The timing mirrors other infrastructure unbottlenecking moments. Remember when TSMC became the constraint on semiconductor availability? The race to secure foundry capacity drove capital allocation for years. Or when GPU supply tightened in 2023—suddenly, every AI infrastructure company was competing for Nvidia allocation. Energy storage is hitting that same inflection point. The constraint is visible. The solution exists. The capital is flowing to whoever can remove it first.
Redwood's advantage is simple: it has feedstock. The 70 percent market share of North American battery recovery isn't just a business metric. It's a moat. For every competitor trying to source used EV batteries for repurposing, Redwood is already processing them. The company quoted on its blog: "As electricity demand surges—driven by AI, data centers, manufacturing and electrification—energy storage is no longer optional; it is essential infrastructure." That's not aspirational. That's competitive positioning. Redwood just made energy storage the critical path item for data center deployment.
Watch the next threshold: the 20-gigawatt-hour deployment target by 2028. That number translates directly into data center deployment acceleration across the industry. Every gigawatt-hour deployed is a site that previously couldn't get grid approval now moving into construction. Every site moving faster means accelerated capex on compute hardware, cooling systems, and facility infrastructure. The ripple effects touch Nvidia, ASML, and SK Hynix—all reporting capex acceleration same day this funding dropped.
For the market timing: Redwood raised this capital at a moment when electricity demand is the binding constraint everyone's measuring publicly. Google announcing new energy partnerships. Microsoft securing nuclear power deals. Amazon building solar farms. Energy is no longer the hidden infrastructure problem. It's the public, measurable constraint. Redwood's ability to source and deploy storage at scale just became the most visible way to solve it.

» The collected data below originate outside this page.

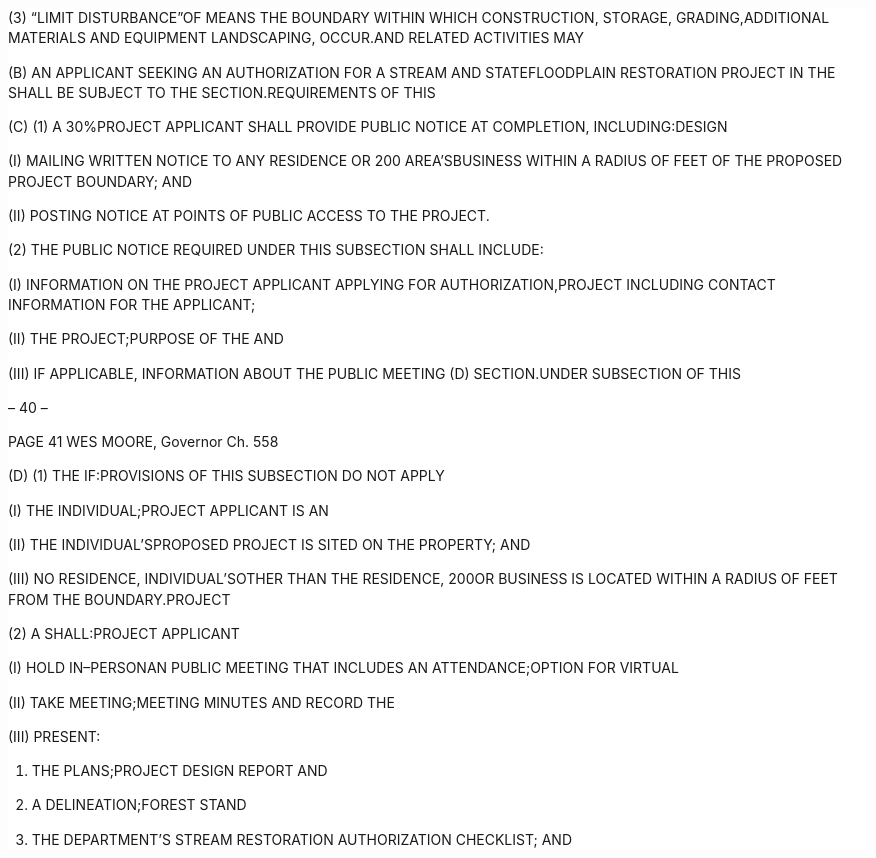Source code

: (3) “LIMIT DISTURBANCE”OF MEANS THE BOUNDARY WITHIN WHICH
CONSTRUCTION, STORAGE, GRADING,ADDITIONAL MATERIALS AND EQUIPMENT
LANDSCAPING, OCCUR.AND RELATED ACTIVITIES MAY

(B) AN APPLICANT SEEKING AN AUTHORIZATION FOR A STREAM AND
STATEFLOODPLAIN RESTORATION PROJECT IN THE SHALL BE SUBJECT TO THE
SECTION.REQUIREMENTS OF THIS

(C) (1) A 30%PROJECT APPLICANT SHALL PROVIDE PUBLIC NOTICE AT
COMPLETION, INCLUDING:DESIGN

(I) MAILING WRITTEN NOTICE TO ANY RESIDENCE OR
200 AREA’SBUSINESS WITHIN A RADIUS OF FEET OF THE PROPOSED PROJECT
BOUNDARY; AND

(II) POSTING NOTICE AT POINTS OF PUBLIC ACCESS TO THE
PROJECT.

(2) THE PUBLIC NOTICE REQUIRED UNDER THIS SUBSECTION SHALL
INCLUDE:

(I) INFORMATION ON THE PROJECT APPLICANT APPLYING FOR
AUTHORIZATION,PROJECT INCLUDING CONTACT INFORMATION FOR THE
APPLICANT;

(II) THE PROJECT;PURPOSE OF THE AND

(III) IF APPLICABLE, INFORMATION ABOUT THE PUBLIC MEETING
(D) SECTION.UNDER SUBSECTION OF THIS

– 40 –

PAGE 41
WES MOORE, Governor Ch. 558

(D) (1) THE IF:PROVISIONS OF THIS SUBSECTION DO NOT APPLY

(I) THE INDIVIDUAL;PROJECT APPLICANT IS AN

(II) THE INDIVIDUAL’SPROPOSED PROJECT IS SITED ON THE
PROPERTY; AND

(III) NO RESIDENCE, INDIVIDUAL’SOTHER THAN THE
RESIDENCE, 200OR BUSINESS IS LOCATED WITHIN A RADIUS OF FEET FROM THE
BOUNDARY.PROJECT

(2) A SHALL:PROJECT APPLICANT

(I) HOLD IN–PERSONAN PUBLIC MEETING THAT INCLUDES AN
ATTENDANCE;OPTION FOR VIRTUAL

(II) TAKE MEETING;MEETING MINUTES AND RECORD THE

(III) PRESENT:

1. THE PLANS;PROJECT DESIGN REPORT AND

2. A DELINEATION;FOREST STAND

3. THE DEPARTMENT’S STREAM RESTORATION
AUTHORIZATION CHECKLIST; AND
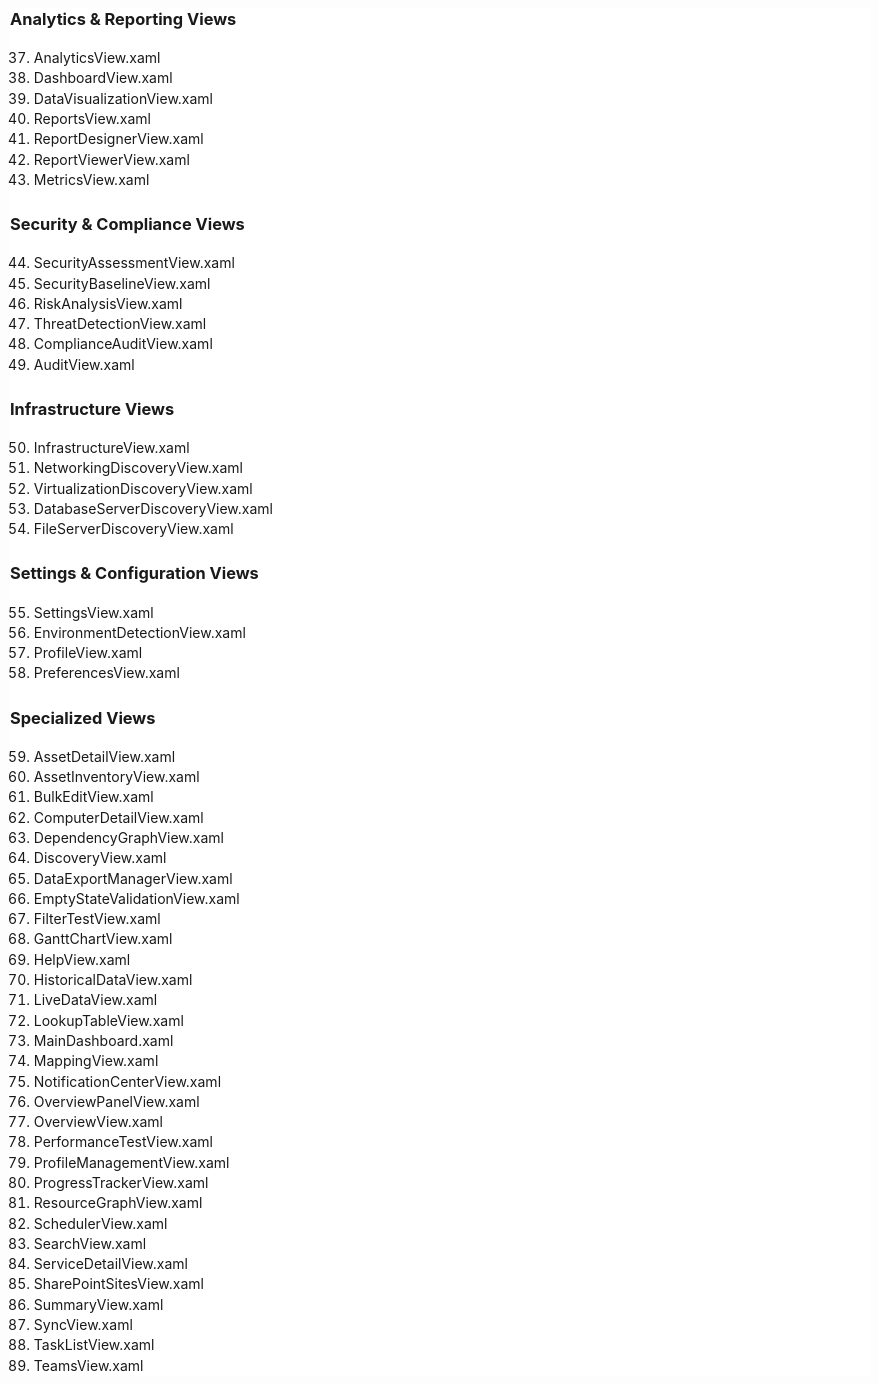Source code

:### Analytics & Reporting Views
37. AnalyticsView.xaml
38. DashboardView.xaml
39. DataVisualizationView.xaml
40. ReportsView.xaml
41. ReportDesignerView.xaml
42. ReportViewerView.xaml
43. MetricsView.xaml

### Security & Compliance Views
44. SecurityAssessmentView.xaml
45. SecurityBaselineView.xaml
46. RiskAnalysisView.xaml
47. ThreatDetectionView.xaml
48. ComplianceAuditView.xaml
49. AuditView.xaml

### Infrastructure Views
50. InfrastructureView.xaml
51. NetworkingDiscoveryView.xaml
52. VirtualizationDiscoveryView.xaml
53. DatabaseServerDiscoveryView.xaml
54. FileServerDiscoveryView.xaml

### Settings & Configuration Views
55. SettingsView.xaml
56. EnvironmentDetectionView.xaml
57. ProfileView.xaml
58. PreferencesView.xaml

### Specialized Views
59. AssetDetailView.xaml
60. AssetInventoryView.xaml
61. BulkEditView.xaml
62. ComputerDetailView.xaml
63. DependencyGraphView.xaml
64. DiscoveryView.xaml
65. DataExportManagerView.xaml
66. EmptyStateValidationView.xaml
67. FilterTestView.xaml
68. GanttChartView.xaml
69. HelpView.xaml
70. HistoricalDataView.xaml
71. LiveDataView.xaml
72. LookupTableView.xaml
73. MainDashboard.xaml
74. MappingView.xaml
75. NotificationCenterView.xaml
76. OverviewPanelView.xaml
77. OverviewView.xaml
78. PerformanceTestView.xaml
79. ProfileManagementView.xaml
80. ProgressTrackerView.xaml
81. ResourceGraphView.xaml
82. SchedulerView.xaml
83. SearchView.xaml
84. ServiceDetailView.xaml
85. SharePointSitesView.xaml
86. SummaryView.xaml
87. SyncView.xaml
88. TaskListView.xaml
89. TeamsView.xaml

This funding round marks the inflection where energy storage transitions from climate-tech optional to AI-infrastructure essential. For builders, it means data center expansion constraints are shifting from power availability to other factors—real estate, interconnection timelines, talent. For investors, it signals a new category of returns emerging around energy-as-infrastructure alongside compute. For decision-makers planning data center expansion, the window to lock in power solutions is shrinking as hyperscalers compete for Redwood's deployment capacity. Watch the 2028 deployment timeline—each gigawatt-hour represents an enabled data center. The next threshold: whether competing energy storage players can match Redwood's sourcing advantage.